(Work instruction): Copy out each line of the data that contains "solo".
+--
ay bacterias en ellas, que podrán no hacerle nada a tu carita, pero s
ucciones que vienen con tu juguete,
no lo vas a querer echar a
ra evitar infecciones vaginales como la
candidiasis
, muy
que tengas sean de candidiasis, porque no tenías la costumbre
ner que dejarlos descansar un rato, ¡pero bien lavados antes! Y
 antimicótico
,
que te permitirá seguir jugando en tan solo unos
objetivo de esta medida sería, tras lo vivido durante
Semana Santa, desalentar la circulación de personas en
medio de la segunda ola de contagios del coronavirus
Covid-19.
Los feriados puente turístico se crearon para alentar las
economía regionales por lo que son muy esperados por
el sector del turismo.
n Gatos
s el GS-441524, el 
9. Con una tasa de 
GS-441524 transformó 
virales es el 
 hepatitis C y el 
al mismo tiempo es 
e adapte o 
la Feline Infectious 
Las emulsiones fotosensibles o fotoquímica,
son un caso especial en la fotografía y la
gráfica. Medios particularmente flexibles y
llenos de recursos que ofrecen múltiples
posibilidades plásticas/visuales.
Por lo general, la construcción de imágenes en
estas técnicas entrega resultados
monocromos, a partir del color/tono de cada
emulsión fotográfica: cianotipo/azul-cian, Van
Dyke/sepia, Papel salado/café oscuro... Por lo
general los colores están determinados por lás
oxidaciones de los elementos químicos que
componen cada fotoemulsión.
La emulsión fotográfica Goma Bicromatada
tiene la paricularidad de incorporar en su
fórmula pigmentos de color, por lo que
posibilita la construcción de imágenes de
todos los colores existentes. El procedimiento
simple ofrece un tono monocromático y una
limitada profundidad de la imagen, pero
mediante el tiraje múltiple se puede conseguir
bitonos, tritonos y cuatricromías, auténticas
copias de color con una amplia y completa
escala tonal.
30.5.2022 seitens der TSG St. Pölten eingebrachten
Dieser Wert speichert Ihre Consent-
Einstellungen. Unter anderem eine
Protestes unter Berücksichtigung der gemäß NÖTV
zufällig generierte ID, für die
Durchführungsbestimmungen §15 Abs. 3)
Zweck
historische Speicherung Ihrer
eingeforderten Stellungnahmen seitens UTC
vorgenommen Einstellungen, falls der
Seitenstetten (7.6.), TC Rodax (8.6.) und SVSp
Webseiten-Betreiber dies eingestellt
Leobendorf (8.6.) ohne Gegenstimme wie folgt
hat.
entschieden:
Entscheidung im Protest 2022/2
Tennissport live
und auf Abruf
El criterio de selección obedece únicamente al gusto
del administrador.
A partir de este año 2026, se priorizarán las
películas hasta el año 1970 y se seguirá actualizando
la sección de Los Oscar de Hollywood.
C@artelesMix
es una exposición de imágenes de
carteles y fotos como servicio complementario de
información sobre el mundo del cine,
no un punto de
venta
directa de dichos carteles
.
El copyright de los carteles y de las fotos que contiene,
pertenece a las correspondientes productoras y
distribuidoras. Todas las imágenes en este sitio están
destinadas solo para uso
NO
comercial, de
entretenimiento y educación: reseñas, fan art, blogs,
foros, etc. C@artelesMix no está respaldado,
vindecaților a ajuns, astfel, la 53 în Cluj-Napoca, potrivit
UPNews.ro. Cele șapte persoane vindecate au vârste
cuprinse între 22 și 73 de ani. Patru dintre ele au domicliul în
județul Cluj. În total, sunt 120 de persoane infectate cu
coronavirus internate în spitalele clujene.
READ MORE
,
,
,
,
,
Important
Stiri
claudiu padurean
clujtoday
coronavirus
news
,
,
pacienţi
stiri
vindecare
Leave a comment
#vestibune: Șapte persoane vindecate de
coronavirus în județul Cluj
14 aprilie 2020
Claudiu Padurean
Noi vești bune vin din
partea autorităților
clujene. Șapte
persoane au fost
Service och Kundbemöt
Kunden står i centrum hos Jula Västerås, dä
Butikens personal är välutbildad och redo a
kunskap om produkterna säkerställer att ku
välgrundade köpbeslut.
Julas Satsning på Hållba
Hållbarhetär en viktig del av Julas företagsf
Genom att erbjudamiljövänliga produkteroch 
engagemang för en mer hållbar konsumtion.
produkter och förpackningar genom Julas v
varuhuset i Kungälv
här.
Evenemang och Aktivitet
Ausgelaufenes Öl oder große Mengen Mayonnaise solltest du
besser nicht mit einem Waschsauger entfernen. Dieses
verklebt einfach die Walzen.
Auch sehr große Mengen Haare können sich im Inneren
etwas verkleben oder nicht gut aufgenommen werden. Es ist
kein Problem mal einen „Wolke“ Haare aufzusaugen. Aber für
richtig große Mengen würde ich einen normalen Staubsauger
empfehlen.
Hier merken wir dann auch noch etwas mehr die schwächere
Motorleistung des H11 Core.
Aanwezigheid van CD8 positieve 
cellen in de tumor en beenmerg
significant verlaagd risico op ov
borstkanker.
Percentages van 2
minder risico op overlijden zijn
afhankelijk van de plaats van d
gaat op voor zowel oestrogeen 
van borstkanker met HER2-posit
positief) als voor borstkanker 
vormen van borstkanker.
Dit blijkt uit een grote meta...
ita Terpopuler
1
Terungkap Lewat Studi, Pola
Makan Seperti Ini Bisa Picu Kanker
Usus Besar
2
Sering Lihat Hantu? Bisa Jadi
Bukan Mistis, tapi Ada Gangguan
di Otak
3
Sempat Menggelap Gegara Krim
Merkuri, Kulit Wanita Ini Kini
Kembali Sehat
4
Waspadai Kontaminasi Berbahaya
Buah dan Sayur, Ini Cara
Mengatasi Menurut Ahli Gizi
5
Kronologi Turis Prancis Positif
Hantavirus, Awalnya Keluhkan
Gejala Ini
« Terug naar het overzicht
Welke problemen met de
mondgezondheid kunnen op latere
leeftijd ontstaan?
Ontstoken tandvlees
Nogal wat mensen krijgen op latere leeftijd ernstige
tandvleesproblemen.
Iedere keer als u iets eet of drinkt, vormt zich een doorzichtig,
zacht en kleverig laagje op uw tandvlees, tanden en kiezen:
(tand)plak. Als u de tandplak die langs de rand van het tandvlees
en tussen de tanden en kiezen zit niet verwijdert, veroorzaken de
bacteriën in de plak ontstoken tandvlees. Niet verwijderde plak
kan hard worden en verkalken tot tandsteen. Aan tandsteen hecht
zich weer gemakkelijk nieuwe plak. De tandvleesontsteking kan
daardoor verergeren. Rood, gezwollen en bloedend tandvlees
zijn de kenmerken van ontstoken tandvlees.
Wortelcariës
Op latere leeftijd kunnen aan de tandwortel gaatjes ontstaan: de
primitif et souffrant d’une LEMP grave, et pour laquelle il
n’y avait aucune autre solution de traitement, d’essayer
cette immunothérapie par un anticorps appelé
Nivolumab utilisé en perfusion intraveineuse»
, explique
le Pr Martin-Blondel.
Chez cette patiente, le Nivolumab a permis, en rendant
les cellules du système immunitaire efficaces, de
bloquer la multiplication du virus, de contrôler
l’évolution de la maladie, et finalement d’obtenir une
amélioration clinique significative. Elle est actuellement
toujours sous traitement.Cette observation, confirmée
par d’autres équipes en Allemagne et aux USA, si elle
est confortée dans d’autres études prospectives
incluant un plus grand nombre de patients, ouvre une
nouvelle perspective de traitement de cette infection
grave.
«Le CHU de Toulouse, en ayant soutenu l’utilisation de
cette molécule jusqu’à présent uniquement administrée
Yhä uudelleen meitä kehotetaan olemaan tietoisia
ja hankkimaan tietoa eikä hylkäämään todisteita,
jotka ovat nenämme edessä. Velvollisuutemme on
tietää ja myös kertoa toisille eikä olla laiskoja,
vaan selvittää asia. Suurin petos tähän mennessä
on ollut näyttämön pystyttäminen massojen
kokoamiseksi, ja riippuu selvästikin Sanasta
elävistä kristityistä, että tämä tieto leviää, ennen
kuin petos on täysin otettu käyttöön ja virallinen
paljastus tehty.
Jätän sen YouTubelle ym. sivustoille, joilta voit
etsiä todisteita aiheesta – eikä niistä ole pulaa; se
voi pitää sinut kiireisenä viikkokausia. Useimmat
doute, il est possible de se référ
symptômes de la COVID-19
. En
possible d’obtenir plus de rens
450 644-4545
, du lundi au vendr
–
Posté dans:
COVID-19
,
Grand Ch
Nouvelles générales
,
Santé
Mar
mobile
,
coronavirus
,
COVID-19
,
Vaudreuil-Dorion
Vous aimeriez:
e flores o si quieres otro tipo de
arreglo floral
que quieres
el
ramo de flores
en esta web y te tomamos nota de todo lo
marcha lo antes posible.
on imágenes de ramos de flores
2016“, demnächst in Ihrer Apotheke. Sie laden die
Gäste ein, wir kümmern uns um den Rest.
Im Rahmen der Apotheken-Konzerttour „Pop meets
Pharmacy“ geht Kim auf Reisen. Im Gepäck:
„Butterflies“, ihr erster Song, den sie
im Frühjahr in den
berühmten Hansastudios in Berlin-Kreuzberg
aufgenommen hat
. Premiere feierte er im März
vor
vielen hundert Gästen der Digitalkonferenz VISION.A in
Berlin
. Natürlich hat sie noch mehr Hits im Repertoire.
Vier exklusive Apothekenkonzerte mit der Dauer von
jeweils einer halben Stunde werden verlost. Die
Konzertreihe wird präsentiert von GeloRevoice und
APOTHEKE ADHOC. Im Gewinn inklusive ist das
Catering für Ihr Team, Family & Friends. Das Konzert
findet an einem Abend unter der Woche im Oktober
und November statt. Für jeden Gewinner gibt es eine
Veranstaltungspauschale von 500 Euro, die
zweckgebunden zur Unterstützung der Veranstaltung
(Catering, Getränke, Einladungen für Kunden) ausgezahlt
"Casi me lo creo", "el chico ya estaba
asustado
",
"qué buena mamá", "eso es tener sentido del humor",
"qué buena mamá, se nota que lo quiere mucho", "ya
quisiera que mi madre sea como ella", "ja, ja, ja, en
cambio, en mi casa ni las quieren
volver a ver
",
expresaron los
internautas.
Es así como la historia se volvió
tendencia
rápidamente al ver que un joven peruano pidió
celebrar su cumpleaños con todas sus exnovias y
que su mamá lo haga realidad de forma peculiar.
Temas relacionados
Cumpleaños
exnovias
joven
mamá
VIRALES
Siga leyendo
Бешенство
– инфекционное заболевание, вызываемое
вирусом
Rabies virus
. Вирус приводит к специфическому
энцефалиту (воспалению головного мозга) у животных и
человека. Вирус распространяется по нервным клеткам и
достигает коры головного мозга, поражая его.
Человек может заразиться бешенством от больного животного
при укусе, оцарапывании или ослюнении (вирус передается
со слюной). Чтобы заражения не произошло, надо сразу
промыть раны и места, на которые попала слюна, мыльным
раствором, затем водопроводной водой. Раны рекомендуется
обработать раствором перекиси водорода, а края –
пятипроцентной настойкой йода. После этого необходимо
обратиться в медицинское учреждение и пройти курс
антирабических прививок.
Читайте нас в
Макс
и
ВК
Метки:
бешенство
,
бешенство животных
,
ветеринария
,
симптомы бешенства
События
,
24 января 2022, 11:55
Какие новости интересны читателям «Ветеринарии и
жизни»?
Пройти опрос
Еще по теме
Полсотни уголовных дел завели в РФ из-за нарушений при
+--
(Answer box):
que te permitirá seguir jugando en tan solo unos
destinadas solo para uso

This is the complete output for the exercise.